Ich zog den Mantel nicht aus. Ich öffnete die Schublade nicht. Ich beendete den Stream bei 340 Dollar – bescheiden nach jüngsten Standards, aber heute Abend ging es nicht um Geld. Heute Abend ging es um den letzten Moment der Ruhe, bevor die Welle kam.
Ich schaltete das Ringlicht aus. Putzte mir die Zähne. Stellte den Wecker auf 6:30 Uhr. Legte das Outfit für morgen auf den Schreibtischstuhl – anthrazitfarbener Blazer, weiße Bluse, grauer Bleistiftrock, schwarze Pumps.
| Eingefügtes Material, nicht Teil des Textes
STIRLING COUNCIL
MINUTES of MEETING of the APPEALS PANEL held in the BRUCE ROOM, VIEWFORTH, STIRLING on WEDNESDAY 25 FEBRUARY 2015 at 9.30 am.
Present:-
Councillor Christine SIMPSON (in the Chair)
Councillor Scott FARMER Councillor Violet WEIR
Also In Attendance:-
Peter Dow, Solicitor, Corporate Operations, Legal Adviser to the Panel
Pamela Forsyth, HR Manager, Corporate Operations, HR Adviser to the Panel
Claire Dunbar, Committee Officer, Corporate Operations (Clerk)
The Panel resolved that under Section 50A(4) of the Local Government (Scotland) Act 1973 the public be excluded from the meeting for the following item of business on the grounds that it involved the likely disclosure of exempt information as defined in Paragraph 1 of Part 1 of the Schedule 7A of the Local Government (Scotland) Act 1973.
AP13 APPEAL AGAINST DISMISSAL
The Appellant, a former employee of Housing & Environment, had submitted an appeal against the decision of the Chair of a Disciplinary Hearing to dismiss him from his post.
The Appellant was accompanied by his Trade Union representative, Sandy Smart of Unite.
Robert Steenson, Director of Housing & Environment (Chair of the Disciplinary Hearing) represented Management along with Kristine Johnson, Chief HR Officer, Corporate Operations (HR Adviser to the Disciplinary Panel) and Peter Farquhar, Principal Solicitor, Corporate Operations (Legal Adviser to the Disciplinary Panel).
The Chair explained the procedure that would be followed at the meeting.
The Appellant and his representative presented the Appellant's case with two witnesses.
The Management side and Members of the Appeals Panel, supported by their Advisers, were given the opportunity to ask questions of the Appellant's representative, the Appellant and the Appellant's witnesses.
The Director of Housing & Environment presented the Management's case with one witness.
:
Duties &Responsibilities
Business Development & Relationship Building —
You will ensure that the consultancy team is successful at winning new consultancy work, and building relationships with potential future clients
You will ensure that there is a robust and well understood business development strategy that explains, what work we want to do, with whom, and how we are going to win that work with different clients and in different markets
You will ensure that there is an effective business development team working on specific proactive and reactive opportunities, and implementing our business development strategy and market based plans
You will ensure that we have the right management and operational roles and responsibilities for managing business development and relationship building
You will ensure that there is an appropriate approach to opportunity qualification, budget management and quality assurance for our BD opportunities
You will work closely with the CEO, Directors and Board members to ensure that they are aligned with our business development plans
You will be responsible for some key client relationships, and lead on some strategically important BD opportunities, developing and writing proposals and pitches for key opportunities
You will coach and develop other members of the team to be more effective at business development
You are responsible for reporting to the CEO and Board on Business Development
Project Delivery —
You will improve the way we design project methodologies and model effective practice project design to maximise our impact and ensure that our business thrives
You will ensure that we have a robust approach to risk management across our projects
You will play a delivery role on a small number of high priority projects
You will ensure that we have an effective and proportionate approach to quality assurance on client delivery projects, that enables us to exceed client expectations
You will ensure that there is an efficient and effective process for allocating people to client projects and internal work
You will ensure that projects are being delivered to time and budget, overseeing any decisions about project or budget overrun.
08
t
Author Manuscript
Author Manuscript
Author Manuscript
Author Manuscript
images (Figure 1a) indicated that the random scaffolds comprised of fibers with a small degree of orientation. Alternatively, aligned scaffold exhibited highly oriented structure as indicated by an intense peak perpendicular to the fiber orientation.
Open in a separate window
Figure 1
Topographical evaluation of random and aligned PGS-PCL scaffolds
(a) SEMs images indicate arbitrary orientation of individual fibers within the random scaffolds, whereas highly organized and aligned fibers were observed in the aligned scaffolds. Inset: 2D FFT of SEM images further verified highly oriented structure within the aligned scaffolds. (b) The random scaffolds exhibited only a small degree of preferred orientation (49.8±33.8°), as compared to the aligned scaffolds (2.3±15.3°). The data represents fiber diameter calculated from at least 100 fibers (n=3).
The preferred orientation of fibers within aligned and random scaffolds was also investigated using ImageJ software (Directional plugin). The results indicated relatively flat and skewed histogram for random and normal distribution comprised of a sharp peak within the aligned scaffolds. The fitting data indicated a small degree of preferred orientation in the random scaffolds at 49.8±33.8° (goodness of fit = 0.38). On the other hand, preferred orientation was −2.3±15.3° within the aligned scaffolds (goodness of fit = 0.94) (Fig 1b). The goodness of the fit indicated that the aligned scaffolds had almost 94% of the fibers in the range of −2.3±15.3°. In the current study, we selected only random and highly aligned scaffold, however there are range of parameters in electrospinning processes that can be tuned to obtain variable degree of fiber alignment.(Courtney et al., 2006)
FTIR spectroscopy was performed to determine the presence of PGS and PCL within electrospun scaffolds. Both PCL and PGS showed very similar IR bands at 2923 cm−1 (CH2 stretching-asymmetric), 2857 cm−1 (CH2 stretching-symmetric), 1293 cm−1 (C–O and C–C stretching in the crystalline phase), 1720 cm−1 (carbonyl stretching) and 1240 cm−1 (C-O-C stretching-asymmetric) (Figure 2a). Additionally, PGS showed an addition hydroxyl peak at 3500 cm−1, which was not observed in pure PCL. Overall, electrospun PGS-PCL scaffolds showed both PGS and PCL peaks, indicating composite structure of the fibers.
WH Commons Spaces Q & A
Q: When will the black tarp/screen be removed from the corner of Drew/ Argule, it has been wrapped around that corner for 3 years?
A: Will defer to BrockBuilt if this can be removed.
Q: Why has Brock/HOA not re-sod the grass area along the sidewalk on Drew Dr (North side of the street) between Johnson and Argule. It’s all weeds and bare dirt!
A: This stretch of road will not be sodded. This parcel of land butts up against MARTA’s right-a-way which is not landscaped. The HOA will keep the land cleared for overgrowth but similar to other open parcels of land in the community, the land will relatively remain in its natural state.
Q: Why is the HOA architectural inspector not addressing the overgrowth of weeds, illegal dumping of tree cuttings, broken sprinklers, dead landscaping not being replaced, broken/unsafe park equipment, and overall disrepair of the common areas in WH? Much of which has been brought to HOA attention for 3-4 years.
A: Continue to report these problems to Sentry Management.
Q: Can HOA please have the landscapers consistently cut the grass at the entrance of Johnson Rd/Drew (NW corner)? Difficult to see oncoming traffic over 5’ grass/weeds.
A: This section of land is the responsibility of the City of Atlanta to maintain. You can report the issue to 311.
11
Die Rüstung.
Mein Handy summte, als ich ins Bett stieg.
E-Mail. Victoria Ashworth. Gesendet um 22:47 Uhr Central Time, das war 20:47 Uhr in Los Angeles. Spät für eine geschäftliche E-Mail. Früh für eine persönliche.
> Rebecca,
> Nur ein kurzes Einchecken vor deinem ersten Tag. Das Austin-Team freut sich darauf, dich kennenzulernen. David Keller ist ein guter Manager – direkt, ehrlich, schnörkellos. Du wirst ihn mögen.
> Denk dran: Das Ziel ist es, sie mit MUSE vertraut zu machen. Alles andere ist zweitrangig.
> Schlaf dich aus. Du wirst ausgeruht sein wollen.
> – V
*Alles andere ist zweitrangig.*
Ein seltsamer Satz in einer ansonsten direkten E-Mail. Was war die Hauptsache, der gegenüber *alles andere* zweitrangig war? Dass sie mit MUSE vertraut wurden? Oder etwas, das der Satz nicht aussprach?
*Du wirst ausgeruht sein wollen.*
Wofür?
Ich legte das Handy auf den Nachttisch. Starrte an die Decke. Die Skyline von Austin warf durch die Lücke in den Verdunkelungsvorhängen schwache geometrische Muster an die Hotelzimmerwände – Licht und Schatten, Struktur und Raum, die Architektur einer Stadt, die ich noch nicht kannte, die aber – falls die E-Mail der Firma bereits verschickt war – schon deutlich mehr über mich wusste als ich über sie.
*Morgen.*
Ich schloss die Augen. Der Schlaf kam schließlich, flach und rastlos, unterbrochen von Träumen, an die ich mich nicht erinnern konnte, und dem fernen Gefühl, von jemandem beobachtet zu werden, der gar nicht da war.